Она подкатилась ко мне, обняла и целый час проплакала. Пришлось встать, чтобы найти салфетки.
9
Когда я приехал к Молли через неделю после похорон, она была в огороде и не слышала машины. Я постоял у ворот, глядя на нее. Она ползала на коленях, вытаскивая луковицы и складывая их в передник.
— По-моему, ты глохнешь, — сказал я, подходя к ней. — Любой подкрадется к тебе незаметно.
Она радостно улыбнулась.
— Подержи-ка лук, — сказала она.
— Пошли на кухню, — сказал я. — Там попрохладней и можно чего-нибудь съесть.
Но она повела меня на крыльцо.
— Поешь здесь, — сказала она. — Но видишь ли, есть только холодный картофельный пирог, а ты его не любишь. Я тебя сегодня не ждала.
— Вообще-то я люблю пироги, — сказал я. — Причем, заметь, двух сортов — горячие и холодные. Так что тащи.
Мы поели пирога, и она принесла кофе.
— Ну вот, я собрался, — сказал я. — Завтра, наверное, перееду.
Меня, конечно же, уволили, и я возвращался в наш старый семейный дом за три мили отсюда.
— Так уж им не терпится, — сказала она.
— Да нет, они не торопят, — сказал я. — Просто барахла немного, так что тянуть нечего.
Мы поговорили о Гиде, о его завещании, о разном другом. Гид завещал мне старый пикап и тысячу акров земли — ему хотелось, чтобы я хоть немного разбогател. Получилось, что я хорошо устроился в старости — от отца у меня оставалась тоже пара кусков земли. Мейбл и Вилли очень переживали по поводу этой тысячи акров, им казалось, что мне хватит и старого пикапа. Молли он оставил только старые карманные часы своего отца. Наверное, догадывался: завещай он ей что-нибудь посерьезнее, Мейбл все равно отсудит. И Молли была довольна.

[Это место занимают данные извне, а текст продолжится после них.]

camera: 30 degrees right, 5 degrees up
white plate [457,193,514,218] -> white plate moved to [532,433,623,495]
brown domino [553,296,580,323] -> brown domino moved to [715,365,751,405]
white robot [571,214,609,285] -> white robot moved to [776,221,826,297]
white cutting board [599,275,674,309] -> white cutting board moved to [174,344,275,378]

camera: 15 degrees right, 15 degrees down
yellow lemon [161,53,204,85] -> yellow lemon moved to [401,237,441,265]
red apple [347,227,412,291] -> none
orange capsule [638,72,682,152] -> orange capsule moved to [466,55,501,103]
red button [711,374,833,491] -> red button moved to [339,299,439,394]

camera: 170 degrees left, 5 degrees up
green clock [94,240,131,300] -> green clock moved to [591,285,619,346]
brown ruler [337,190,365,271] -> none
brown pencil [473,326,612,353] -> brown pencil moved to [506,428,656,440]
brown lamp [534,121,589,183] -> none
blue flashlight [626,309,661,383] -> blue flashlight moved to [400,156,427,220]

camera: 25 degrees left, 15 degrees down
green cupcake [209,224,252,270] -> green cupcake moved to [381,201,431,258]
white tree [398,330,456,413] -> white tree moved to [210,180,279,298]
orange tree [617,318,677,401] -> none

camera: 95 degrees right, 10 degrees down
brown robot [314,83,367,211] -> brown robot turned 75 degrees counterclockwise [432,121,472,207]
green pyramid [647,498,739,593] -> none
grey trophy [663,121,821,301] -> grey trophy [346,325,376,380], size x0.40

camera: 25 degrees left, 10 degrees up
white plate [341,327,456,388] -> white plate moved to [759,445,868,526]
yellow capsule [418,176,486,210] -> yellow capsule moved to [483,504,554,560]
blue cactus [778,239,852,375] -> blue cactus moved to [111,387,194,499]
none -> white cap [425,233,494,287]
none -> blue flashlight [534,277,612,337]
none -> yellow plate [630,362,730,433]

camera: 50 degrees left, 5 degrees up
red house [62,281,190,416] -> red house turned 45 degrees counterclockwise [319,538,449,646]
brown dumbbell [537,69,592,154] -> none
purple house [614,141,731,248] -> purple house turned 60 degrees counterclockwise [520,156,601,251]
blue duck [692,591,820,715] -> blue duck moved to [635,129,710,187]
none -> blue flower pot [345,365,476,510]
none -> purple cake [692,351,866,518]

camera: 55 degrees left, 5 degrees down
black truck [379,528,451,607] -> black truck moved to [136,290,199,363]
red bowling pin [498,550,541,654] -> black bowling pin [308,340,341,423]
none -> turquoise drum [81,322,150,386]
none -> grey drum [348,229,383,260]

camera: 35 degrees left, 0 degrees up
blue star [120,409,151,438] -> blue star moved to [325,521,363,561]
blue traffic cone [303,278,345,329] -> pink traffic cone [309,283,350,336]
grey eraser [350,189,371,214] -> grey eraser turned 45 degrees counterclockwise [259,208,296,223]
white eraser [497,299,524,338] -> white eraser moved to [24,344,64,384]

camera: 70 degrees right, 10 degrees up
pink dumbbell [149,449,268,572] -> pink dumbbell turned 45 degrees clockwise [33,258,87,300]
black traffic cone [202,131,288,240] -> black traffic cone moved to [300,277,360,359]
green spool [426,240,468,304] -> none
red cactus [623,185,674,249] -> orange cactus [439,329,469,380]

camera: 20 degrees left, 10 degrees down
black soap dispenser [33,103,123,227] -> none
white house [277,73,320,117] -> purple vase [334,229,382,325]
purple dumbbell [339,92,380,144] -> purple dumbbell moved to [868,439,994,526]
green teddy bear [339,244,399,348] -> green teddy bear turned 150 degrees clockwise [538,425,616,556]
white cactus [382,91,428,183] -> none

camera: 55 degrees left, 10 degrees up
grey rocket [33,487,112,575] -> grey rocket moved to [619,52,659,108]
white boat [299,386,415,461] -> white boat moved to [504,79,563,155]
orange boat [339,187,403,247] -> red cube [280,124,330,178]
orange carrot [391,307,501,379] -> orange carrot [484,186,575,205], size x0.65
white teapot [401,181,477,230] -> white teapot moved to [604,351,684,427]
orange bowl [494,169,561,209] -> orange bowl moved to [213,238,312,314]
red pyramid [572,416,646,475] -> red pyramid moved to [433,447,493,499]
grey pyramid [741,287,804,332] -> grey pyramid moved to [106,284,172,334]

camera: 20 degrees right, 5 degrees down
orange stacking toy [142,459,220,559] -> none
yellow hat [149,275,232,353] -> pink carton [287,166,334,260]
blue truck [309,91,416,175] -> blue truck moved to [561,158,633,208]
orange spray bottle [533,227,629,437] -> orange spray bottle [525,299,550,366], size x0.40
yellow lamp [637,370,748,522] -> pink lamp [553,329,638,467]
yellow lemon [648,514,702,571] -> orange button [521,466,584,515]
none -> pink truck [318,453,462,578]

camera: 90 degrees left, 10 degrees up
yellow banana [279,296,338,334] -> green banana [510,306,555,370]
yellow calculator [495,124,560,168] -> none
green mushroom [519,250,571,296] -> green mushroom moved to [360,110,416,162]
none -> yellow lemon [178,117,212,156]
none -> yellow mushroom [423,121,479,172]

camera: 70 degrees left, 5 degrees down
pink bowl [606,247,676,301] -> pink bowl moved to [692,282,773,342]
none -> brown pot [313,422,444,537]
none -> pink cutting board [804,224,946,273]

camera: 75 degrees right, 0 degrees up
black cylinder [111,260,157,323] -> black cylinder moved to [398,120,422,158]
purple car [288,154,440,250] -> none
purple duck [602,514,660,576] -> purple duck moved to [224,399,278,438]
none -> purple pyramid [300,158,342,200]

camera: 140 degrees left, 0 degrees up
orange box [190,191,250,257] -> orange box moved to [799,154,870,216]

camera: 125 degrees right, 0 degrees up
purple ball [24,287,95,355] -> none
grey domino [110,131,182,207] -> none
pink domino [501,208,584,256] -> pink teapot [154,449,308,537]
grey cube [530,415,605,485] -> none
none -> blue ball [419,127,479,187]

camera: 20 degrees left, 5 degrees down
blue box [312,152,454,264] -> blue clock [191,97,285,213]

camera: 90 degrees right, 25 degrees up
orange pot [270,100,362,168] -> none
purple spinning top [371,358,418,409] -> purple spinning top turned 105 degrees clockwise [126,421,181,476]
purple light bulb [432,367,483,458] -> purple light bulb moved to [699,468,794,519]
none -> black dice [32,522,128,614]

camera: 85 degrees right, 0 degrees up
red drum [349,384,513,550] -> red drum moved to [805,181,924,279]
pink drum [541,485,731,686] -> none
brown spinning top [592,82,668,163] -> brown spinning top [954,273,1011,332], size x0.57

Взошла молодая луна размером с баскетбольный мяч, и разговор иссяк. Лицо Молли казалось усталым, да и я тоже устал. Она отнесла в дом тарелку из-под пирога и вернулась. Мы пошли к пикапу. Луна светила так ярко, что было хорошо видно кур, рассевшихся на крыше курятника.
Я думал о важном, но никак не мог начать разговор. Мне казалось, что я должен предложить Молли, ради нашего прошлого, выйти за меня замуж. Но не знал, хочет ли этого она, и даже — хочу ли я сам, ведь нам и так жилось неплохо. Наконец я собрался с духом и обнял ее за талию.
— Ну, а как ты думаешь — может, нам с тобой пожениться? — сказал я.
— Думаю, мы с тобой из разной глины, милый, — сказала она. — Но все равно — я тебе благодарна, спасибо, что предложил.
Я почувствовал облегчение, грустное облегчение.
— Я немного припозднился со сватовством, — сказал я. — Нужно было это делать лет сорок назад.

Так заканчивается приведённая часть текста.